Member of the Jammu and Kashmir Legislative Assembly
- In office 1987–1990
- Governor: Jagmohan
- Chief Minister: Farooq Abdullah
- Constituency: Kupwara

Personal details
- Born: c. 1958
- Died: 11 September 2002 (aged 43–44) Kupwara, India
- Party: National Conference
- Profession: Politician

= Mushtaq Ahmad Lone =

Indian politician (c. 1958–2002)

Mushtaq Ahmad Lone (c. 1958 – 11 September 2002) was an Indian politician who served as the minister of Law in the government of Jammu and Kashmir under Farooq Abdullah in 1987. He was a member of the National Conference (NC), a pro-India political party in the 20th century.

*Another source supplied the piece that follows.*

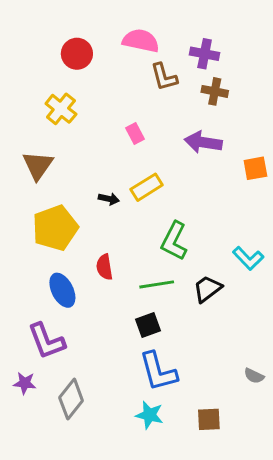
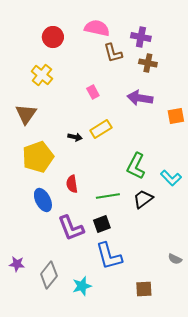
green L-shape: (174, 241) -> (136, 166), moved
purple L-shape: (46, 341) -> (71, 228), moved
cyan star: (149, 415) -> (82, 286), moved, turned -30

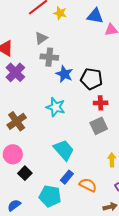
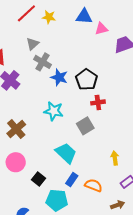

== Electoral performance ==

| Election | Constituency | Party |  | Result | Votes % | Opposition Candidate | Opposition Party |  | Opposition vote % | Ref |
|---|---|---|---|---|---|---|---|---|---|---|
| 1987 | Kupwara |  | JKNC | Won | 37.06% | Abdul Haq Khan |  | JKNC | 31.83% |  |

== Career and death ==
Lone was elected to the Jammu and Kashmir Legislative Assembly in the 1987 elections, representing the Kupwara constituency. The 1987 elections were reportedly manipulated, which led to significant accusations of electoral fraud.

On 11 September 2002, Lone, the minister of Law in the Jammu and Kashmir government, was assassinated by suspected Lashkar-e-Taiba, then a guerrilla organisation, during an election rally in Kupwara. The attack, which occurred as Lone addressed the gathering in a school building, was part of a broader wave of insurgent activity reportedly aimed at disrupting the 2002 state elections. Militants opened fire from a nearby paddy field, killing Lone, his five security officers, and a civilian. Lone was the second candidate to be killed during the campaign.